__STUDY TEXT__
BEGIN
Koh
Lanta Diving - Hin Daeng
Phuket
Diving Guide, Thailand
Hin Daeng and the Trang Area

| Reef type: |
Coral gardens, pinnacles, walls |
| Access: |
Day
trips from Koh Lanta, but only liveaboard to the best
sites |
| Visibility: |
Inshore
5-10 metres (16-33 feet); offshore 20-40 metres (65-131
feet) |
| Current: |
Variable,
often strong |
| Coral: |
Healthy
and colorful |
| Fish: |
Prolific
big and small fish, sharks, rays |
| Highlights: |
Biggest
vertical drop in Thailand. Lush soft-corals, whale sharks,
reef sharks, cuttle fish, schools of game fish |
|
Located just south of Krabi Province, Trang is the newest diving
area to open up in Southern Thailand. Although not as commercially
developed as some of the other sites around the country - which
makes it more difficult to get to - some of Trang's diving spots
are decidedly world-class.
Certainly, when conditions are right,
the pinnacles of Hin Daeng and Hin Muang triumph over anything in
the Similan Islands.
There are four principle places for diving in this area south of
Koh Phi Phi. These are Koh Ha Yai, Koh Rok, Hin Daeng, and several
islands inshore from Koh Rok and just south of Koh Lanta.
Koh Ha
Koh Ha is a small group of islands almost directly west of Koh
Lanta. These tiny islands, separated by deep channels, jut straight
out of the Andaman Sea. However, unlike Koh Phi Phi, the water here
is ordinarily quite clear and visibility frequently exceeds 25 metres
(82 feet). The highlight of diving here is a series of caves and
caverns on the largest of the islands, Koh Ha Yai. The caves are
safe to enter, even without a light, as the entrances are large
and there is only one way in and one way out. The best part of entering
these caves is that you can surface inside the island to view stalactites
hanging down from the ceiling over far above the surface. The quality
of light filtering through the water from the entrance is magical.
Koh Lanta
Moving inshore to the south of Koh Lanta, the water clarity deteriorates,
and the diving is quite shallow. There is one interesting place
to explore called the Emerald Cave, where, at high tide, the diver
can swim through a large cave underwater to surface in a perfect
little lagoon complete with its own white sand beach and splendid
tropical jungle. Once inside, you are surrounded by tall cliffs,
and the only way out is through the cave. Therefore, an experienced
guide who knows the area is essential for safe exploration.
Koh Rok
 Koh
Rok, about 25 km (15 miles) south of Koh Ha, are two sister islands
separated by a narrow, shallow channel. These islands, Nok and Nai
(outside and inside) have some of the prettiest beaches in Thailand
and are completely devoid of inhabitants. The islands are named
for a small, furry mammal called a Rok in Thai, and this
animal, along with monitor lizards, can be observed on shore - with
a little patience and a bit of luck.
The diving here is relatively shallow, with the best corals and
fish life living above 18 meters (59 feet). The bottom is composed
of mostly hard corals, with small areas of soft corals at deeper
depths. Black tip sharks patrol the reef shallows and Hawks bill
turtles are sighted regularly. But the main reason for stopping
in Koh Rok is that it is the perfect jumping off point for trips
out to Hin Daeng and the islands make an ideal anchorage in all
weather.
END
__INPUT DATA__
BEGIN
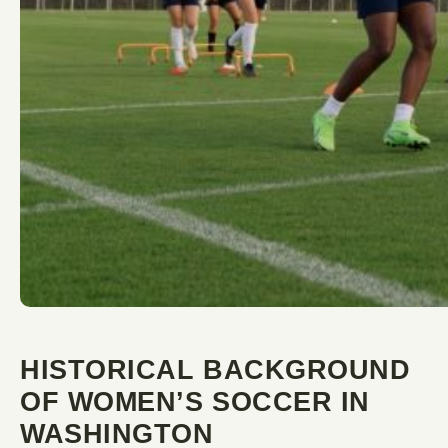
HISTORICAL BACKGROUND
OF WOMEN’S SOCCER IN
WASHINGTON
END
__SET OF TASKS__
• a. In the Trang diving guide above, how far south of Koh Ha does Koh Rok lie?
• b. Translate this sentence from the Trang diving guide into Spanish: "These tiny islands, separated by deep channels, jut straight out of the Andaman Sea."

__RESPONSES TO THE EXERCISE__
• a. About 25 km (15 miles).

• b. Estas diminutas islas, separadas por canales profundos, emergen directamente del mar de Andamán.